India’s real estate sector posted a sharp rise in institutional capital inflows in the January–March quarter of 2026, attracting US$5.1 billion in investments, a 72% year-on-year increase and the highest quarterly inflow recorded so far. The surge also marked a 53% sequential rise from the previous quarter, underlining strong momentum in property-linked capital deployment.
A striking feature of the quarter was the dominance of domestic investors, who accounted for about 96% of total inflows. The trend points to growing confidence within India’s own capital base even as global macroeconomic conditions remain uncertain. Developers led capital deployment with a 42% share, while Real Estate Investment Trusts, or REITs, followed closely at around 40%, with REIT investments alone crossing US$2 billion during the quarter.

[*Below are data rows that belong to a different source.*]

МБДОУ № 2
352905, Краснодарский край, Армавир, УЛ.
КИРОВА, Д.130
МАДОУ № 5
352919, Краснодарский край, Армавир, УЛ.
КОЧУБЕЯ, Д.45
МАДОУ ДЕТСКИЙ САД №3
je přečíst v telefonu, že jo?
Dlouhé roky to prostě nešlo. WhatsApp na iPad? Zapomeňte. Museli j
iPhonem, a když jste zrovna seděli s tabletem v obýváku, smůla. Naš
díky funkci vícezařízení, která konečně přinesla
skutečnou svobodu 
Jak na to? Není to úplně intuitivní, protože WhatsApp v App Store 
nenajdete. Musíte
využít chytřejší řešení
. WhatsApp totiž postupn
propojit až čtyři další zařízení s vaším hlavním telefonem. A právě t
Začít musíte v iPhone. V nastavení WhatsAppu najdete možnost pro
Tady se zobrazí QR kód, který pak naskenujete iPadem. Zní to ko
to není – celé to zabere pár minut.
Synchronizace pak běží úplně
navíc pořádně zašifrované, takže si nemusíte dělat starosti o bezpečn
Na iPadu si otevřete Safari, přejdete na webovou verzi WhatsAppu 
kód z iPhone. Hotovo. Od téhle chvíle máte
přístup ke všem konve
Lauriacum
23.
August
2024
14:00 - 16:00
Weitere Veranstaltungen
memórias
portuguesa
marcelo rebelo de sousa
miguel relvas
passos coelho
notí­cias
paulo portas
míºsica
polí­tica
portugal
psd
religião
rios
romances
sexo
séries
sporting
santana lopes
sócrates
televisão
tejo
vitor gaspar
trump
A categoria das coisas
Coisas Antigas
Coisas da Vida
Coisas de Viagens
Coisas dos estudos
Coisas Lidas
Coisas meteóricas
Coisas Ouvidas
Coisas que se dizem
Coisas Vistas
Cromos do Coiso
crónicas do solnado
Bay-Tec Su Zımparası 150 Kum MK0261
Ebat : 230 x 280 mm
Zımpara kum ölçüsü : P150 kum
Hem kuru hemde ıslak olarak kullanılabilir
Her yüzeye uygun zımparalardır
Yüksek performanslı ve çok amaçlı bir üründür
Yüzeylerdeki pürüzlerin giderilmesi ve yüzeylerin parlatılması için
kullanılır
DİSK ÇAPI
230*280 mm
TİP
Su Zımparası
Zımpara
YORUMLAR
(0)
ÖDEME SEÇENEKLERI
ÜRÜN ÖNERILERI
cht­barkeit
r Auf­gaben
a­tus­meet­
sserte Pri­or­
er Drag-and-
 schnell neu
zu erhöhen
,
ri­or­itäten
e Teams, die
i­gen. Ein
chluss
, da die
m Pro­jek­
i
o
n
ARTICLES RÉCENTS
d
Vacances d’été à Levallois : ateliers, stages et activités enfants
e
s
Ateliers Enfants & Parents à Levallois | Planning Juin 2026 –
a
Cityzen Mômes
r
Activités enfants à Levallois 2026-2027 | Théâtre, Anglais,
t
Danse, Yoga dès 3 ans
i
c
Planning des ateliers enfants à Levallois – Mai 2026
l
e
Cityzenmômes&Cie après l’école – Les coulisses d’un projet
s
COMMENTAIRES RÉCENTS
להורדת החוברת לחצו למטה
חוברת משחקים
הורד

The latest data, cited by IBEF from CBRE South Asia, suggests that India’s property market is increasingly being driven by domestic liquidity and a preference for stable, yield-generating assets. Commercial real estate, especially office-led assets and income-producing portfolios, continues to remain attractive to institutional investors looking for resilience, visibility and long-term returns.
Industry voices said the changing composition of capital flows reflects a maturing market in which domestic institutions are stepping in earlier across both land deals and completed income-yielding assets. This, in turn, is improving execution visibility for developers, reducing dependence on traditional funding cycles and supporting faster project turnaround.
The strong quarterly performance reinforces India’s position as one of the more attractive real estate investment destinations in Asia. With domestic money taking the lead and confidence in asset quality improving, the sector appears well placed to sustain investment momentum in the coming quarters, even as foreign capital remains more selective.